-------- Source information --------

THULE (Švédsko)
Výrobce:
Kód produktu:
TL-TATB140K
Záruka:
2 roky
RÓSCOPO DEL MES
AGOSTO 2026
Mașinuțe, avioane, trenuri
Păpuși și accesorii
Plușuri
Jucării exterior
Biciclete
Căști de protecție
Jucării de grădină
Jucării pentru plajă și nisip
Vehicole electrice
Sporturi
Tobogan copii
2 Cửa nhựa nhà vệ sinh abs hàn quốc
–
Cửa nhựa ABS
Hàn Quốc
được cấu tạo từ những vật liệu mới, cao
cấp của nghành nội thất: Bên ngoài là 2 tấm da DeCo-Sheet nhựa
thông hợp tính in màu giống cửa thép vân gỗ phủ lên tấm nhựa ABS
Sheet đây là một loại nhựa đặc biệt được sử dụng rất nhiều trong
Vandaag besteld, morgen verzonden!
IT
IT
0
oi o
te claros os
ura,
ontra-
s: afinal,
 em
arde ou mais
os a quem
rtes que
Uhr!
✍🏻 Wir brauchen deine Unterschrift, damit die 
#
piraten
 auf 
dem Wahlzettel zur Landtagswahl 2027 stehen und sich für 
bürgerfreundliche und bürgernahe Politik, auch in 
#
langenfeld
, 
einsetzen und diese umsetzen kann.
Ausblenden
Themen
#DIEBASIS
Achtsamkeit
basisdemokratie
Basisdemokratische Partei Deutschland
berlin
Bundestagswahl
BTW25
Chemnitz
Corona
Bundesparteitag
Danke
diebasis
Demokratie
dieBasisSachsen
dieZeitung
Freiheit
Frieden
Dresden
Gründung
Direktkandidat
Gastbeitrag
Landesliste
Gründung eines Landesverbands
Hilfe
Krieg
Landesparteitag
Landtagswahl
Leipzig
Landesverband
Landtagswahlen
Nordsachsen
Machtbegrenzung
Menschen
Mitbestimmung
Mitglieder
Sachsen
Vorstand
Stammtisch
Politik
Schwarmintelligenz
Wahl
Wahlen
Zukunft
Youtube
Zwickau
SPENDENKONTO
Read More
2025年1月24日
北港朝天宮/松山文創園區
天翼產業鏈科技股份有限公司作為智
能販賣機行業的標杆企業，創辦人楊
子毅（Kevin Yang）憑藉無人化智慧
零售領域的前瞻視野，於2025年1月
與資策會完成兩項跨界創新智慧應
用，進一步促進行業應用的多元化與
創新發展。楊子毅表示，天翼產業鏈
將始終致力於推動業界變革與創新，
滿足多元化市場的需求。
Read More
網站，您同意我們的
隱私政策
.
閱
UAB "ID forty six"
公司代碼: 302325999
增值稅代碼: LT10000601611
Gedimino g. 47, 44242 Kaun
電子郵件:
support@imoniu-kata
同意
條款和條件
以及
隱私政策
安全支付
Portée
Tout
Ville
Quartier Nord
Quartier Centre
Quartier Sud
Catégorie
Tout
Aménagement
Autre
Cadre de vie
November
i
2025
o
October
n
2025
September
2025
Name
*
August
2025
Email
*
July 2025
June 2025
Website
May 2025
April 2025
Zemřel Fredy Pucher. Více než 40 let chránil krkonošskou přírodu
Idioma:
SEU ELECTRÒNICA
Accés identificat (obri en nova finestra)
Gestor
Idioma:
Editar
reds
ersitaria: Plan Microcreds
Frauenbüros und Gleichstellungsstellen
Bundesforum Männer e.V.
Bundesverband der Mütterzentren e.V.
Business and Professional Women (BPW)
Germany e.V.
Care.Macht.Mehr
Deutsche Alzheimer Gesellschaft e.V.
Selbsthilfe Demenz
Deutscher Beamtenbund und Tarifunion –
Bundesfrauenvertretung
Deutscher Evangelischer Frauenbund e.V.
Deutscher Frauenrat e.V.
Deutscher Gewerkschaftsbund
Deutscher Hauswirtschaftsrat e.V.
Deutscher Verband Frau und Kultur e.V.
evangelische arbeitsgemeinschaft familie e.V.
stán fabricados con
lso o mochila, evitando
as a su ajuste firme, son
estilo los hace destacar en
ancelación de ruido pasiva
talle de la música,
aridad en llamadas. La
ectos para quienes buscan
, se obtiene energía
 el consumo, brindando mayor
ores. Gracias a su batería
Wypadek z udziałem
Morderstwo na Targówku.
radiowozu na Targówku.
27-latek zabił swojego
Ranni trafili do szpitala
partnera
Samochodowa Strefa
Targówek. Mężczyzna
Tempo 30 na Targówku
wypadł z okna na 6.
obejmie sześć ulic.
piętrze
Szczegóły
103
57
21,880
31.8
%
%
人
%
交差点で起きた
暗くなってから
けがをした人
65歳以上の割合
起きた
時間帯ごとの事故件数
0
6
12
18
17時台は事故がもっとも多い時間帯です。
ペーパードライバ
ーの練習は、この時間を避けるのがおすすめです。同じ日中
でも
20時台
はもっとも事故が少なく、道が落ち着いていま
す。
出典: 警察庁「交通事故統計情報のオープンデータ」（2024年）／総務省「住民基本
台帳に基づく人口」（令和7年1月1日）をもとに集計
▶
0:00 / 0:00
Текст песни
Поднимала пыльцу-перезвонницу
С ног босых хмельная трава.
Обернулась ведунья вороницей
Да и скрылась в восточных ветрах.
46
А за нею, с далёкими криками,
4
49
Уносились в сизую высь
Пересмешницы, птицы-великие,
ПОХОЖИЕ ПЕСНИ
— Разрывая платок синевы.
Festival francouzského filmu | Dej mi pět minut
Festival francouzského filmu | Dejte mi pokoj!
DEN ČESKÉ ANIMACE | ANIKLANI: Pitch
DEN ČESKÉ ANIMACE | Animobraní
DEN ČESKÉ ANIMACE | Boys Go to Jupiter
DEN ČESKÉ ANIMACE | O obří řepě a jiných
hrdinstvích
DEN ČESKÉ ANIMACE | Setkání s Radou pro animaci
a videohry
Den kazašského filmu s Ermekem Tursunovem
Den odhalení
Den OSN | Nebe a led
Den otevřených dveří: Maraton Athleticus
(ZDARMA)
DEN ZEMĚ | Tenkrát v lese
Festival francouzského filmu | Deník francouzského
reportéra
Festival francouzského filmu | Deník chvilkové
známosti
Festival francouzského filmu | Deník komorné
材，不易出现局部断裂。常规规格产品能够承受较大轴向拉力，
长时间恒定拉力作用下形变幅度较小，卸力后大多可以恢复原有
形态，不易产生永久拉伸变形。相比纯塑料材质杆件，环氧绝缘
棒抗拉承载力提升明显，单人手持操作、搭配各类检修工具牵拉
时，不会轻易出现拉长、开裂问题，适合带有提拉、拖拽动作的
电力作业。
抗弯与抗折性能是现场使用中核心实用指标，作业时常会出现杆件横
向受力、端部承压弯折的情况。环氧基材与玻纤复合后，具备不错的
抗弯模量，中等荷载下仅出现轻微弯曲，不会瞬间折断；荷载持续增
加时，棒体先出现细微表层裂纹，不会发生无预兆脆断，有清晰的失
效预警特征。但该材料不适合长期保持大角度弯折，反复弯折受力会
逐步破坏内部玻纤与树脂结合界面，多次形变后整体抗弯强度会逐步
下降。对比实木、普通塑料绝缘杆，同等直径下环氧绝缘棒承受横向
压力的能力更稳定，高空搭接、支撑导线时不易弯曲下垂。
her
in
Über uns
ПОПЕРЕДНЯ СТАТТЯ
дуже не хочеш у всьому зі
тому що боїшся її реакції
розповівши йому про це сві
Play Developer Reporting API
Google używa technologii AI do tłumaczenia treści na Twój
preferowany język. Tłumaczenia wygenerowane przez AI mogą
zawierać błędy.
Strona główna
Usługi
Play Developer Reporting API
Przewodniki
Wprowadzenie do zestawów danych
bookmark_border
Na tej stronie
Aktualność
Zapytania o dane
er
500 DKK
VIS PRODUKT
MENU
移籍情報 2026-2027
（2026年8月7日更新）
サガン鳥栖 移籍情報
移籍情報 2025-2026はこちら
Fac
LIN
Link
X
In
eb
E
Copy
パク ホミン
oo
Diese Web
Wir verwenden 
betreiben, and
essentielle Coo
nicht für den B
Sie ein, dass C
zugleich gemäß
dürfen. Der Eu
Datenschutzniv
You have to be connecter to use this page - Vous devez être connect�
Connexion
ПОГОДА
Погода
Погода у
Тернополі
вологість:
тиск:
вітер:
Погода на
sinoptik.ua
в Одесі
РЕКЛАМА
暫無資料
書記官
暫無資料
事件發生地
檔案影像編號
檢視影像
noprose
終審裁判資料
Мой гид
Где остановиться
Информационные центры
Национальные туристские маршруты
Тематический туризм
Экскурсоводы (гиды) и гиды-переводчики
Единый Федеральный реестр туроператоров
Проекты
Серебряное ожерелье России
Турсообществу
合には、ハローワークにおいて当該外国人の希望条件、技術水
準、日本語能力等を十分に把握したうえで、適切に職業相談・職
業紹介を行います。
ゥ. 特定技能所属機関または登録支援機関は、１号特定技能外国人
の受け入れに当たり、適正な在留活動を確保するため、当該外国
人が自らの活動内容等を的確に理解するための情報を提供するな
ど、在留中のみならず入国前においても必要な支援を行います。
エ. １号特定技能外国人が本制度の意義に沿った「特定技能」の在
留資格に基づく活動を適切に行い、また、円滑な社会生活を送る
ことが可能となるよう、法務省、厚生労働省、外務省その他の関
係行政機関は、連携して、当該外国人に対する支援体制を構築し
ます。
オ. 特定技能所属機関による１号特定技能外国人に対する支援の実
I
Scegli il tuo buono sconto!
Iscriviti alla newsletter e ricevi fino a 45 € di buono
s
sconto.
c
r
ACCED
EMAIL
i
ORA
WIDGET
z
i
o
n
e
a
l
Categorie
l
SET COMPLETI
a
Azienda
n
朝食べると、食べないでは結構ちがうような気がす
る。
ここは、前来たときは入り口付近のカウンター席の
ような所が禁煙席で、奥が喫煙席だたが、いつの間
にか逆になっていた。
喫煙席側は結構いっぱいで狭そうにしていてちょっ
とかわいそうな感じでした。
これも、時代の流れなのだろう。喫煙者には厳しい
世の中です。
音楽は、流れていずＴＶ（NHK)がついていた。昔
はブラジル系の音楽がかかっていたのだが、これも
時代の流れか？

--------

### What the task requires
Using the entries above, give again exactly the lines from the line holding "天翼產業鏈科技股份有限公司作為智" through the line holding "estilo los hace destacar en". Include both end lines and nothing else.

### Final answer
天翼產業鏈科技股份有限公司作為智
能販賣機行業的標杆企業，創辦人楊
子毅（Kevin Yang）憑藉無人化智慧
零售領域的前瞻視野，於2025年1月
與資策會完成兩項跨界創新智慧應
用，進一步促進行業應用的多元化與
創新發展。楊子毅表示，天翼產業鏈
將始終致力於推動業界變革與創新，
滿足多元化市場的需求。
Read More
網站，您同意我們的
隱私政策
.
閱
UAB "ID forty six"
公司代碼: 302325999
增值稅代碼: LT10000601611
Gedimino g. 47, 44242 Kaun
電子郵件:
support@imoniu-kata
同意
條款和條件
以及
隱私政策
安全支付
Portée
Tout
Ville
Quartier Nord
Quartier Centre
Quartier Sud
Catégorie
Tout
Aménagement
Autre
Cadre de vie
November
i
2025
o
October
n
2025
September
2025
Name
*
August
2025
Email
*
July 2025
June 2025
Website
May 2025
April 2025
Zemřel Fredy Pucher. Více než 40 let chránil krkonošskou přírodu
Idioma:
SEU ELECTRÒNICA
Accés identificat (obri en nova finestra)
Gestor
Idioma:
Editar
reds
ersitaria: Plan Microcreds
Frauenbüros und Gleichstellungsstellen
Bundesforum Männer e.V.
Bundesverband der Mütterzentren e.V.
Business and Professional Women (BPW)
Germany e.V.
Care.Macht.Mehr
Deutsche Alzheimer Gesellschaft e.V.
Selbsthilfe Demenz
Deutscher Beamtenbund und Tarifunion –
Bundesfrauenvertretung
Deutscher Evangelischer Frauenbund e.V.
Deutscher Frauenrat e.V.
Deutscher Gewerkschaftsbund
Deutscher Hauswirtschaftsrat e.V.
Deutscher Verband Frau und Kultur e.V.
evangelische arbeitsgemeinschaft familie e.V.
stán fabricados con
lso o mochila, evitando
as a su ajuste firme, son
estilo los hace destacar en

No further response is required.